I was amazed. I found what I thought I had lost, I felt alive, and I
knew this is what I wanted to do, because it makes me feel happy and
alive as nothing else in the world.
Yet, I’m 21 years old, and though I’m flexible and more or less
strong, this is a really late age to start. I have lots of things
against. I actually started Graphic Design, but dropped out after one
semester. Then I started Fashion Design, which is cool but not what I
really love. Then, a month and a half ago, we weren’t able anymore to
pay for the place where we trained, and became “homeless”. And then I
realized I was fooling myself by trying to “play safe”. During those
days my best friends were out or unreachable so I was really face to
face with myself. And then I decided to go for what I really want.
Buenos Aires was my choice because it’s a city with lots of circus
opportunities, great schools and definitely more affordable than San
Francisco, Montreal or Europe. I’m lucky to have my mother’s support
(my father thinks I’m wasting my time), and I was able to get a
ticket to Buenos Aires, where I can stay with a cousin. I’m training
all year to be ready for the school I want’s audition in 2011.
Truth to be told, I’m terrified. I’m really afraid of not making it,
of not being strong enough, of failing, of… wasting my time. But I
feel deep inside there’s no really another option. Everything else
would be fake.
I’ve been following you and Culture Flux for some time now, and I’ve
been reading your facebook messages. I know your going through hard
times, and though I can’t do much, I wanted to tell you what you’re
doing is inspiring and definitely worth it. I admire you for going
for your dreams and fighting, standing even in tough conditions. I
wanted to tell you that you’re not alone. I guess this sounds naive,
due to my age and life, but we’re really in this together. Us and
others. These aren’t good times for dreamers but that’s what we are
and I think it’s worth a try to go for our dreams. I send you an
illustration I made for you, to show you in some way my support to you
and your project. I hope it helps in some way. I’d be glad to really
send it to you, if you agree.

# DATASET EXCERPTS
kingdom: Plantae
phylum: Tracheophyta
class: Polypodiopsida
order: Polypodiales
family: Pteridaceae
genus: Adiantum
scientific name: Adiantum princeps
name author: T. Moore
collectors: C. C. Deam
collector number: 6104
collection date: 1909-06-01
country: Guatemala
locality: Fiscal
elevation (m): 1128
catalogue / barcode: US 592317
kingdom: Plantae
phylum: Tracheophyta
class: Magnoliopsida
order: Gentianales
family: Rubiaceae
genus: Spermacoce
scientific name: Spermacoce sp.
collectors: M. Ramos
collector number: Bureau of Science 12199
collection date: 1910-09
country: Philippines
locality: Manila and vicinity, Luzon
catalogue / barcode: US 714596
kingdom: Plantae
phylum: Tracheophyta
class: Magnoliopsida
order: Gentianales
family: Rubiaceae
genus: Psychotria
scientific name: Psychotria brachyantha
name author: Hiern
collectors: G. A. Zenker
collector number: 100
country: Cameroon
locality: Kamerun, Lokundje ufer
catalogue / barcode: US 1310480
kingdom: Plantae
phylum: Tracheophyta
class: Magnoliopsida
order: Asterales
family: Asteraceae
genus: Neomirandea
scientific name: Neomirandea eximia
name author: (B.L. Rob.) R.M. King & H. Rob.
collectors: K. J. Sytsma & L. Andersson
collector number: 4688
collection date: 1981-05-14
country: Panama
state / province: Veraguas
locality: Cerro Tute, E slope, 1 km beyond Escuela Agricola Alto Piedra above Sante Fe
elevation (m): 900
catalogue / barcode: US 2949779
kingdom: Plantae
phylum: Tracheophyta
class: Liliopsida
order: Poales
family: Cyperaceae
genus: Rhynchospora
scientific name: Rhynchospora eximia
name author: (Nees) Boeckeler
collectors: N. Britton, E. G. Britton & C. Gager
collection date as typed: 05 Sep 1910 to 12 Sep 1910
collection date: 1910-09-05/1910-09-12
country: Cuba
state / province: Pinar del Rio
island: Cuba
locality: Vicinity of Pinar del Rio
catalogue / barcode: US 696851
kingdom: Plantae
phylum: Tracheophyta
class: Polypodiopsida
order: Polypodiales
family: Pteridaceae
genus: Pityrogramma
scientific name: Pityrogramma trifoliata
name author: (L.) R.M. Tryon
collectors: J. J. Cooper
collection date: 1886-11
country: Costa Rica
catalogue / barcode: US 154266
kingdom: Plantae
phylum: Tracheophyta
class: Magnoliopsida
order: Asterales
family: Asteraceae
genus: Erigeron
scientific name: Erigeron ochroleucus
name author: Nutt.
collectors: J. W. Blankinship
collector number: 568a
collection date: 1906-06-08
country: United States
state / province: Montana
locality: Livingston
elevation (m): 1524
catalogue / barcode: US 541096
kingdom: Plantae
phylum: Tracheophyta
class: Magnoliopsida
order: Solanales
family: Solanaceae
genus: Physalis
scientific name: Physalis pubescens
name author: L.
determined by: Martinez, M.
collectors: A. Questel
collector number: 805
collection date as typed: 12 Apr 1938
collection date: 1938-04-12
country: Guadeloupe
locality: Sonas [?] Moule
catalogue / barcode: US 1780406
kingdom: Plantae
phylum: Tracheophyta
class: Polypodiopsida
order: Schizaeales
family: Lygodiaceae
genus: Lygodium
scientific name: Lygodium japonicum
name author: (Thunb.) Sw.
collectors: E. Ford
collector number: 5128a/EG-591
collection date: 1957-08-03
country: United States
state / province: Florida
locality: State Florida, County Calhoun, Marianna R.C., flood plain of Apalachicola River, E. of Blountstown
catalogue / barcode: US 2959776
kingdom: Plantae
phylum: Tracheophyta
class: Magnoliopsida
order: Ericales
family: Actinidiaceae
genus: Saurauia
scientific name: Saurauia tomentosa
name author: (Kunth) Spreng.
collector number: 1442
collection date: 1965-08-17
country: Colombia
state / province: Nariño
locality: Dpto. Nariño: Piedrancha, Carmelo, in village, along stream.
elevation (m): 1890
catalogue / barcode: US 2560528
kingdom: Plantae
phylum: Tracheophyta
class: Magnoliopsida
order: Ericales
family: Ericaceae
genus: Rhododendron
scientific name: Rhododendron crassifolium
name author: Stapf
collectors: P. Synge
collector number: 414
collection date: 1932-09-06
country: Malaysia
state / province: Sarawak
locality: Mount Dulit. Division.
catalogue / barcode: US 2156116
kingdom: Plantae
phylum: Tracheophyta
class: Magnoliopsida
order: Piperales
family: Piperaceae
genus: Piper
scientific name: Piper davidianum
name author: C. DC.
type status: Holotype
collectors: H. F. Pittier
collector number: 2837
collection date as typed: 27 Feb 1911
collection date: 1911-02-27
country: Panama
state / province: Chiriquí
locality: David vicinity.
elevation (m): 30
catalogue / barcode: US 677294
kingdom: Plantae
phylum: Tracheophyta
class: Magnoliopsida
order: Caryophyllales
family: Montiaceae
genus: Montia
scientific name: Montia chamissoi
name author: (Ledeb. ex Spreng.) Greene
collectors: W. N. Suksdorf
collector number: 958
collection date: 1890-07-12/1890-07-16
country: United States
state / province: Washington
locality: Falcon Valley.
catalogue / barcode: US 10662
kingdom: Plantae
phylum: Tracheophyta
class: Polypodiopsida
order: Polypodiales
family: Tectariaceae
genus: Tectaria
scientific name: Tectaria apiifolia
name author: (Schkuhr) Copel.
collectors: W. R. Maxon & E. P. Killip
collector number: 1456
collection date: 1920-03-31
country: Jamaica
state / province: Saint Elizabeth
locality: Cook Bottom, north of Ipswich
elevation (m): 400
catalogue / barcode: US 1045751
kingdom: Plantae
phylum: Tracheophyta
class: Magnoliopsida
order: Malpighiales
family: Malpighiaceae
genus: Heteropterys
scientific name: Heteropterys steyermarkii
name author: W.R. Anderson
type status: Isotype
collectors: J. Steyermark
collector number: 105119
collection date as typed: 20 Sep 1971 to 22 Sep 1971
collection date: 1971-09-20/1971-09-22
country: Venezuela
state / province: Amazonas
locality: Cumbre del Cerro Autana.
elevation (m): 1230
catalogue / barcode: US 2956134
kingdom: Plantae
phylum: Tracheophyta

# EXERCISE
Do these statements agree with the letter? Answer yes or no for each and quote the deciding words. (a) The writer is 21 years old. (b) The writer's father supports the plan to train in Buenos Aires. (c) The writer completed a degree in Graphic Design.

# RESULT OF THE TASK
(a) Yes: "I’m 21 years old"
(b) No: "my father thinks I’m wasting my time"
(c) No: "I actually started Graphic Design, but dropped out after one semester."